Originally staged by Danny Mollise, with underscore by Scott Jolly, and scene and costume design by Pamela Mollise.



The man who invented Scrabble, Alfred Butts, was inspired to do so by a Poe short story from 1843, “The Gold-Bug.” In that story, a character solves a cipher based on the popularity ranking of letters in the English language, and it inspired Butts to invent a game that awards different points for each letter.

Poe had a nemesis, Rufus Griswold, who spread rumors of Edgar Allen Poe as an unhinged maniac, by writing a mean spirited obituary about him in which he wrote of Poe’s demise, it “will startle many, but few will be grieved by it.” He went on to publish a biography of the author that further added to his reputation as a wild drunkard.

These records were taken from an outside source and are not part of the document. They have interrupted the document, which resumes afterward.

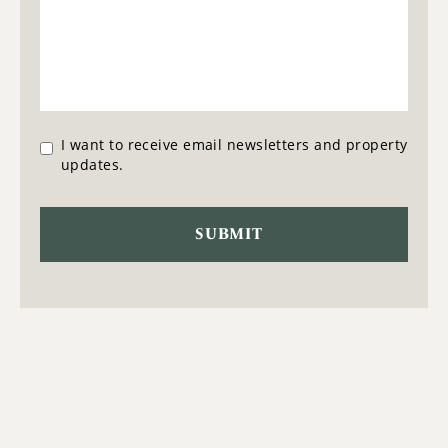
I want to receive email newsletters and property
updates.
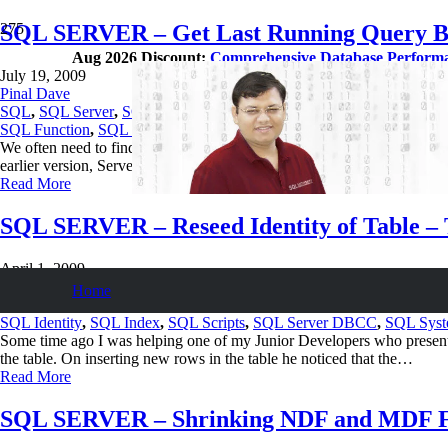
SQL SERVER – Get Last Running Query B
Aug 2026 Discount:
Comprehensive Database Perform
July 19, 2009
Pinal Dave
SQL
,
SQL Server
,
SQL Tips and Tricks
SQL Function
,
SQL Scripts
,
SQL Server DBCC
,
SQL System Table
We often need to find the last running query or based on SPID need t
earlier version, Server Process ID. To know which sessions are runni
Read More
SQL SERVER – Reseed Identity of Table – T
April 1, 2009
Pinal Dave
Home
SQL
,
SQL Server
,
SQL Tips and Tricks
SQL Identity
,
SQL Index
,
SQL Scripts
,
SQL Server DBCC
,
SQL Syst
Some time ago I was helping one of my Junior Developers who presente
the table. On inserting new rows in the table he noticed that the…
Read More
SQL SERVER – Shrinking NDF and MDF Fil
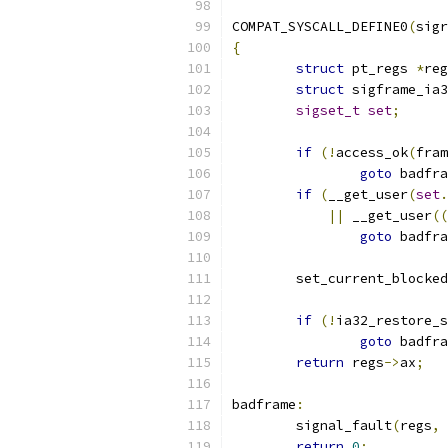
COMPAT_SYSCALL_DEFINE0
(
sigr
{
struct
 pt_regs 
*
reg
struct
 sigframe_ia3
sigset_t
set
;
if
(!
access_ok
(
fram
goto
 badfra
if
(
__get_user
(
set
.
||
 __get_user
((
goto
 badfra
	set_current_blocked
if
(!
ia32_restore_s
goto
 badfra
return
 regs
->
ax
;
badframe
:
	signal_fault
(
regs
,
 
return
0
;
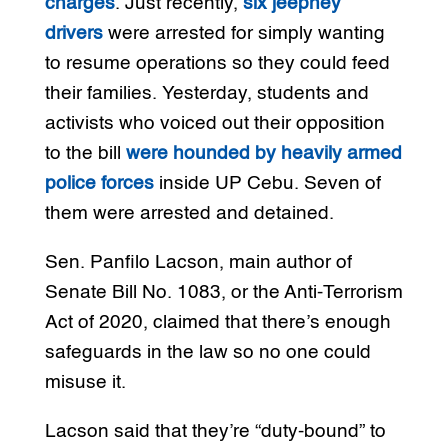
charges
. Just recently,
six jeepney
drivers
were arrested for simply wanting
to resume operations so they could feed
their families. Yesterday, students and
activists who voiced out their opposition
to the bill
were hounded by heavily armed
police forces
inside UP Cebu. Seven of
them were arrested and detained.
Sen. Panfilo Lacson, main author of
Senate Bill No. 1083, or the Anti-Terrorism
Act of 2020, claimed that there’s enough
safeguards in the law so no one could
misuse it.
Lacson said that they’re “duty-bound” to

Edgar Allen Poe attended West Point Military Academy, but got himself kicked out on purpose after he lost interest in attending. He once reported for drills wearing nothing but a belt and a smile. He did beg enough cash from his fellow cadets, however, to pay for the publication of a volume of his poetry once he got kicked out, and he dedicated it to them.

For more than 60 years, a mysterious “Poe Toaster” has visited the author’s Baltimore grave just past midnight on Poe’s January 19th birthday every year, leaving behind 3 blood red roses and a half empty bottle of cognac.

The Baltimore Ravens are named after the famous poem by the famous Baltimorean. The team used to have three mascots named Edgar, Allan, and Poe.

Poe’s cause of death is a mystery that has never been solved.